On Tue, Sep 6, 2016 at 8:28 PM, Peter Geoghegan <pg@heroku.com> wrote:
> On Tue, Sep 6, 2016 at 12:57 PM, Claudio Freire <klaussfreire@gmail.com> wrote:
>> Patch lacks any new tests, but the changed code paths seem covered
>> sufficiently by existing tests. A little bit of fuzzing on the patch
>> itself, like reverting some key changes, or flipping some key
>> comparisons, induces test failures as it should, mostly in cluster.
>>
>> The logic in tuplesort_heap_root_displace seems sound, except:
>>
>> + */
>> + memtuples[i] = memtuples[imin];
>> + i = imin;
>> + }
>> +
>> + Assert(state->memtupcount > 1 || imin == 0);
>> + memtuples[imin] = *newtup;
>> +}
>>
>> Why that assert? Wouldn't it make more sense to Assert(imin < n) ?
>
> There might only be one or two elements in the heap.
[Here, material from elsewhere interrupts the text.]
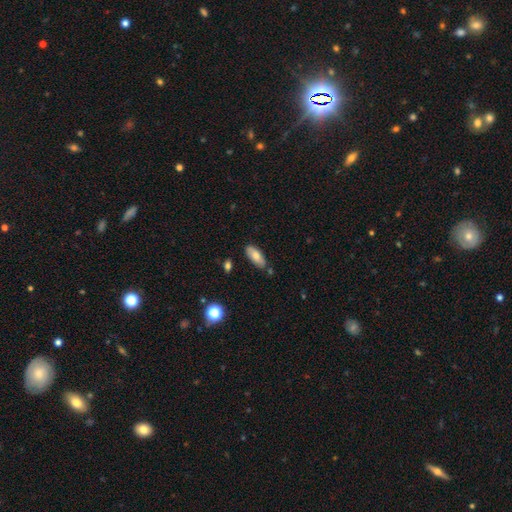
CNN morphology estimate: type=smooth (74%); roundness=in between (85%); merging=none (76%).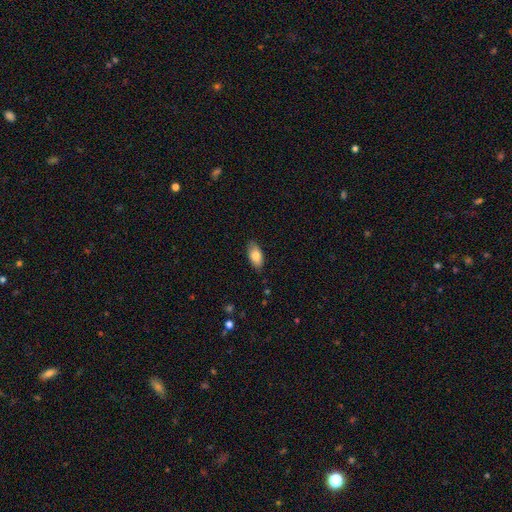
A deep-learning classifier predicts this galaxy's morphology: Smooth or featured? Predicted: smooth (p=0.83). How rounded? Predicted: in between (p=0.92). Merging? Predicted: none (p=0.84).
Note that the
> heap size is indicated by state->memtupcount at this point in the
> sort, which is a little confusing (that differs from how memtupcount
> is used elsewhere, where we don't partition memtuples into a heap
> portion and a preread tuples portion, as we do here).
I noticed, but here n = state->memtupcount
+ Assert(memtuples[0].tupindex == newtup->tupindex);
+
+ CHECK_FOR_INTERRUPTS();
+
+ n = state->memtupcount; /* n is heap's size,
including old root */
+ imin = 0; /*
start with caller's "hole" in root */
+ i = imin;
In fact, the assert on the patch would allow writing memtuples outside
the heap, as in calling tuplesort_heap_root_displace if
memtupcount==0, but I don't think that should be legal (memtuples[0]
== memtuples[imin] would be outside the heap).
Sure, that's a weird enough case (that assert up there already reads
memtuples[0] which would be equally illegal if memtupcount==0), but it
goes on to show that the assert expression just seems odd for its
intent.
BTW, I know it's not the scope of the patch, but shouldn't
root_displace be usable on the TSS_BOUNDED phase?